= Pierre de Jarric =

Pierre de Jarric (1566 – 2 March 1617), also known as Pierre du Jarric, was a French Catholic missionary writer from Toulouse.

Jarric entered the Society of Jesus on 8 December 1582 and taught philosophy and moral theology at Bordeaux for many years. Although he desired to join the missionaries of his order, his wish was not fulfilled. Instead, he dedicated himself to writing on their behalf. The result was Histoire des choses plus memorables advenues tant ez Indes orientales, que autres païs de la descouverte des Portugois, which appeared in three parts: the second of which appeared in 1610 and the third in 1614.
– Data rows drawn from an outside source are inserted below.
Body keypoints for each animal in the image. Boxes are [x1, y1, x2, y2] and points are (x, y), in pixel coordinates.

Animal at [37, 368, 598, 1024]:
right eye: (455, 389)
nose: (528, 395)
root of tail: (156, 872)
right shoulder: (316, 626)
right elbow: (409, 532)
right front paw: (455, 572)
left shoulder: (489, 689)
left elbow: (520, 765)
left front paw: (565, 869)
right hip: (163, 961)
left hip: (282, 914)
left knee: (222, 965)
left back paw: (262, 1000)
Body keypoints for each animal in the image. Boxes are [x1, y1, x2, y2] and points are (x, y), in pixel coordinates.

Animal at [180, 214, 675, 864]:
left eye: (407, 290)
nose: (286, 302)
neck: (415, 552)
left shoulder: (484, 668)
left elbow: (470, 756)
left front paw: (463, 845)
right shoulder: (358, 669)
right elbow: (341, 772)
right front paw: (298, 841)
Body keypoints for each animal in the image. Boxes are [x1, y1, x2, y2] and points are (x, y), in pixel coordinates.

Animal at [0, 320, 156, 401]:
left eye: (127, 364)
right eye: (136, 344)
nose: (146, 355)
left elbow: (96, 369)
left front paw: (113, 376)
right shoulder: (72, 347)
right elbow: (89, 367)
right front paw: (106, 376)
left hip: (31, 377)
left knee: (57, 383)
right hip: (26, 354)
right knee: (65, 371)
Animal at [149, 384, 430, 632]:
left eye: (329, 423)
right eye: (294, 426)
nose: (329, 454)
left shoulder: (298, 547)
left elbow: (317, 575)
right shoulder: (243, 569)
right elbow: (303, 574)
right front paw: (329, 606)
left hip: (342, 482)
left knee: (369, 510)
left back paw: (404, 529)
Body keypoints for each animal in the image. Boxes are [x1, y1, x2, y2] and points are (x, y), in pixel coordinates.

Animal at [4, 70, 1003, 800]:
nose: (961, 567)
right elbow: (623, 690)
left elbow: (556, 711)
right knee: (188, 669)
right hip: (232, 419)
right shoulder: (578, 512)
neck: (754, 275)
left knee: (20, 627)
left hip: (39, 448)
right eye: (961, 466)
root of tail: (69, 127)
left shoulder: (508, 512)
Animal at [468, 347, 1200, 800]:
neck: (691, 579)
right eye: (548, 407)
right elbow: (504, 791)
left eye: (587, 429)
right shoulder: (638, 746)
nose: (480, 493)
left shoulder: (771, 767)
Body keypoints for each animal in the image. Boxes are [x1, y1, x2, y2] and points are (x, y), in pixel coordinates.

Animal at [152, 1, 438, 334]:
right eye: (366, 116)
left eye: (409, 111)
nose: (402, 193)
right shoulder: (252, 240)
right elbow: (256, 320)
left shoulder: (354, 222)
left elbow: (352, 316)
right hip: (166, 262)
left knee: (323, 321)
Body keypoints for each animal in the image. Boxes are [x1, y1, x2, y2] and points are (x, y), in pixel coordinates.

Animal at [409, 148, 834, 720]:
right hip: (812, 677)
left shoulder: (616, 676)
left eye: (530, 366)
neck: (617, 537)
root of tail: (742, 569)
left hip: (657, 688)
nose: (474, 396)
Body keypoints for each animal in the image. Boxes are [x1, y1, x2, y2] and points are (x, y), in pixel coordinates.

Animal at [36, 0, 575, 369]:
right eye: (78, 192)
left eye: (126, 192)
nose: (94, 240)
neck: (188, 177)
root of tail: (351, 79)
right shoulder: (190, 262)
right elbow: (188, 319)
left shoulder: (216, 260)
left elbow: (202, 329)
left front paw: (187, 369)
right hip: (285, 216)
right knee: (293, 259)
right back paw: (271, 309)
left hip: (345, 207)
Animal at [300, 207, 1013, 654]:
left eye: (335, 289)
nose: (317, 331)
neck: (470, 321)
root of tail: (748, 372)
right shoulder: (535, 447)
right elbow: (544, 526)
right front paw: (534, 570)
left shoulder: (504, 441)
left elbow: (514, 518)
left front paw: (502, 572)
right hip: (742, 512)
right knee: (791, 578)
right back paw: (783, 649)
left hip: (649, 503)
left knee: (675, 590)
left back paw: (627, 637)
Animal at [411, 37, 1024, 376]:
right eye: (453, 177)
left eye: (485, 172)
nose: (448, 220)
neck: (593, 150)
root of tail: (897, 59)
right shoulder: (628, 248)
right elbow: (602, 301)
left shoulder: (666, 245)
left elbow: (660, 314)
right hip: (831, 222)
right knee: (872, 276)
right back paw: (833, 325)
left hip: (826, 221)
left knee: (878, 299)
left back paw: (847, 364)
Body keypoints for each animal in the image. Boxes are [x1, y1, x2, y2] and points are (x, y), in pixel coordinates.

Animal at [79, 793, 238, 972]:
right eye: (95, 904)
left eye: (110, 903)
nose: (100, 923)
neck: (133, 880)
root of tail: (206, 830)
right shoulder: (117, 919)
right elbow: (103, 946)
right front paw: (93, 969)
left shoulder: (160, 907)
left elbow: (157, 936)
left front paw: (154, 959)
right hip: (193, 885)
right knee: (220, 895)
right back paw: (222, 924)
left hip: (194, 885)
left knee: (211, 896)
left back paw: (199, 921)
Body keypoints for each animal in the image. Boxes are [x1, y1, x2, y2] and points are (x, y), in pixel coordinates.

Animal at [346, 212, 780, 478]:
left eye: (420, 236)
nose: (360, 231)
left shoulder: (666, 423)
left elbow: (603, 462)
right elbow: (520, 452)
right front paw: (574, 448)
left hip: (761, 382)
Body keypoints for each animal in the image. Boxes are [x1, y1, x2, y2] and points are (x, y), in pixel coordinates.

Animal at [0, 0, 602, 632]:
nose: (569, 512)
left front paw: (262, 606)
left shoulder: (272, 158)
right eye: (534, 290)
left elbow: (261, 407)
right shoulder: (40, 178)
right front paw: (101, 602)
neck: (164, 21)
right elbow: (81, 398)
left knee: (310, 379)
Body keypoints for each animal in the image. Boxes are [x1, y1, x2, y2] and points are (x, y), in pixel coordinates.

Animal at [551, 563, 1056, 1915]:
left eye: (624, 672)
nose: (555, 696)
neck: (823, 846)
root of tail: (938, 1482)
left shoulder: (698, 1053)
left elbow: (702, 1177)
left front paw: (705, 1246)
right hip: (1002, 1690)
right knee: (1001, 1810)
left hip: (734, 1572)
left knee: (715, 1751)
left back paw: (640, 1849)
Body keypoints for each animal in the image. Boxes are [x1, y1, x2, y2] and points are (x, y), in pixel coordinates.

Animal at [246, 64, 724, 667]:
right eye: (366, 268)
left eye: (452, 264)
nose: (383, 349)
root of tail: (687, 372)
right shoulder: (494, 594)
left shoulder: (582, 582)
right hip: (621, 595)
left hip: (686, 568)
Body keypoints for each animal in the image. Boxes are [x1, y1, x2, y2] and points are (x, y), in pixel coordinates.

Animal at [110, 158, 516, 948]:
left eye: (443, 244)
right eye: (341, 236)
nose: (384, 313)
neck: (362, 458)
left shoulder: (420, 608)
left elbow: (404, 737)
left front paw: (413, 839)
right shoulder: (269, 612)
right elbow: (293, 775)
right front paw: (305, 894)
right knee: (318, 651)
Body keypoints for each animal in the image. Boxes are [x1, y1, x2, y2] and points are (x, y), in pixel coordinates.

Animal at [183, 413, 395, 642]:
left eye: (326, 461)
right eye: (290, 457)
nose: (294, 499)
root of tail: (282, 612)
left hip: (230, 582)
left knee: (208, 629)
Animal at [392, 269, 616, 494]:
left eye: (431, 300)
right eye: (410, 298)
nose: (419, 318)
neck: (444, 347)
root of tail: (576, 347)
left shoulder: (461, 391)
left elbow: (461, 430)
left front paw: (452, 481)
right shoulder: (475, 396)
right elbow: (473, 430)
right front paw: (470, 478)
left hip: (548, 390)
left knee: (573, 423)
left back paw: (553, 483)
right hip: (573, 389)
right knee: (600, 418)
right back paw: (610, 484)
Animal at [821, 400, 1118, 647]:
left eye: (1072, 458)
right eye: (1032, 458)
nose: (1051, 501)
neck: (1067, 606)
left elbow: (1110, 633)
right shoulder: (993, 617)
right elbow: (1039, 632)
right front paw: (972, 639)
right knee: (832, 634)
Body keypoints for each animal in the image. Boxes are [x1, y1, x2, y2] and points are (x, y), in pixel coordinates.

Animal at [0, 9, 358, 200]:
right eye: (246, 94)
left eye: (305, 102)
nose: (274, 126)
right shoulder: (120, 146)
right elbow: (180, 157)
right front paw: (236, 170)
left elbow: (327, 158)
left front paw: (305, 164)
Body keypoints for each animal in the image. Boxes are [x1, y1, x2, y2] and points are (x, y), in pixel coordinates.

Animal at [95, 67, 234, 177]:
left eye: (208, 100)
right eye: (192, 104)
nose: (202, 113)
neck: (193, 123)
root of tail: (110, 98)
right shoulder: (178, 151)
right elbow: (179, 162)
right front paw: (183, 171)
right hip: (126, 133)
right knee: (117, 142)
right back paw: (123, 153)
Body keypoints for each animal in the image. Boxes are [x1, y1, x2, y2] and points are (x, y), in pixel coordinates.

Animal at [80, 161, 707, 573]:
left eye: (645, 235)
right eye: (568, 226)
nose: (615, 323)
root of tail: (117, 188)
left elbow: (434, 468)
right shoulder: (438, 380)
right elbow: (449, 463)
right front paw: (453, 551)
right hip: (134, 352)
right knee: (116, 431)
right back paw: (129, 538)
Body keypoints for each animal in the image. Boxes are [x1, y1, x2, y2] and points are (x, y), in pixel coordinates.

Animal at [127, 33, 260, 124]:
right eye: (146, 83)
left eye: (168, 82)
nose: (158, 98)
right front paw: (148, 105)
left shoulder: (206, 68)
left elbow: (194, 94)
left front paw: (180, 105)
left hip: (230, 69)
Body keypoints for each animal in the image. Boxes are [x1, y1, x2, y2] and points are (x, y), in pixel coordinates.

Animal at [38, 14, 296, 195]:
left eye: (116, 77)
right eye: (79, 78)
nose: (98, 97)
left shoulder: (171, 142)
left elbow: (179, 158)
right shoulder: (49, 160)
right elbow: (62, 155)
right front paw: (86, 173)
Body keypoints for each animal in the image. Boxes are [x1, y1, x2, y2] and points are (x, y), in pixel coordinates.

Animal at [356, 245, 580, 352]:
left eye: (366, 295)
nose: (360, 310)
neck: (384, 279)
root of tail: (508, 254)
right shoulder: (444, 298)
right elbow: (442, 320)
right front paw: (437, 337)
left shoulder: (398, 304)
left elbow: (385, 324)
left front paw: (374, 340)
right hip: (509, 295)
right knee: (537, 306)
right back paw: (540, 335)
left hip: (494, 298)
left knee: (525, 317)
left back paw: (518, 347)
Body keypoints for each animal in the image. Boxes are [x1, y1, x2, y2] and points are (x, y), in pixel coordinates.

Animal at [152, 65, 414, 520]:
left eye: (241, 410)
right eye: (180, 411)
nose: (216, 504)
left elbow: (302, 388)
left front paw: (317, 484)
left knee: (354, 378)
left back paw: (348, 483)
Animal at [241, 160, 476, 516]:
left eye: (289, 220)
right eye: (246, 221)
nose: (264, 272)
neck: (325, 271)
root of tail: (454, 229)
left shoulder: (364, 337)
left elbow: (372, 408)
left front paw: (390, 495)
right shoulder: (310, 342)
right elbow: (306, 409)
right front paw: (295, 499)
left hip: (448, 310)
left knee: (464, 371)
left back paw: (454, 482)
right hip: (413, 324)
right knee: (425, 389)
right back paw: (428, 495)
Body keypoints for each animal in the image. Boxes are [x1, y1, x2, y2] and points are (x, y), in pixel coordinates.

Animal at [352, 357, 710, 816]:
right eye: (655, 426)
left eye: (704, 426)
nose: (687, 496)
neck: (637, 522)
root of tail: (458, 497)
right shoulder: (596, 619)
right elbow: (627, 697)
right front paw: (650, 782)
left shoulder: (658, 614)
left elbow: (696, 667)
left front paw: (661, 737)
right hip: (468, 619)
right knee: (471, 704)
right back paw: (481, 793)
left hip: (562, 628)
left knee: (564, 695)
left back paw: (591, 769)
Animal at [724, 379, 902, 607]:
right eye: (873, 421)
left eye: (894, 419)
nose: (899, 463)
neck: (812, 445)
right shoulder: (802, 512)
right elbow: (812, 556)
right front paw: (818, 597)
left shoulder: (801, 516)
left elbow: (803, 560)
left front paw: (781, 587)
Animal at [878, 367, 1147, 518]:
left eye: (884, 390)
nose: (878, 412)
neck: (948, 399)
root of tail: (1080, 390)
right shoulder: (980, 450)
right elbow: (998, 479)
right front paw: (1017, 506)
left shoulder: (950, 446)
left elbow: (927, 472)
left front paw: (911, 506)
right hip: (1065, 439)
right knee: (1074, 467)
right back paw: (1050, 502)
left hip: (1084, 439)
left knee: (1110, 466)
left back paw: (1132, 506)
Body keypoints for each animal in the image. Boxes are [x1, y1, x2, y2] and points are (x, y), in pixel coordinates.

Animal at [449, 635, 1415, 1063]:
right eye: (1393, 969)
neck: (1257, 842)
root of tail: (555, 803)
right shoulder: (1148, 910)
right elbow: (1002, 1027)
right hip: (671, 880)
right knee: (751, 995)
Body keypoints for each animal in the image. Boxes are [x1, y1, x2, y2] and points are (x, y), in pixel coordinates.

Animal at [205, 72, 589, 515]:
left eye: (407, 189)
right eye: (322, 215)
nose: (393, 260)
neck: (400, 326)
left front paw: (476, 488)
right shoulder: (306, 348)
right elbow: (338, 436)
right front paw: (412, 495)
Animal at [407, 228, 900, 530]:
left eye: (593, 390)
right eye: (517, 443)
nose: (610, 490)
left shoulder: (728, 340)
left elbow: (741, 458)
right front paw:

Jarric's work gives a comprehensive picture of the missionary enterprises of the Jesuits up to 1610, chiefly within the sphere of Portuguese interests. It contains much valuable data on colonial history, geography, and ethnography, taken from Spanish and Portuguese reports, and from the works of Luis de Guzman (Hist. de las Missiones que han hecho los religiosos de la Compañia de Jesús), and of Ferdinand Guerreiro (Relação Annal das cousas que fizeram os Padres da companhia de Jesus na India e Japão, Brazil, Angola, Cabo Verde, Guiné). By dedicating the second part to King Louis XIII, Jarric hoped to encourage the French king to imitate Spain and Portugal in their colonization efforts. His work was frequently reprinted and widely circulated, particularly after it was translated into Latin by Martino Martinez III around 1615. Jarric died in Saintes, Charente-Maritime two years later.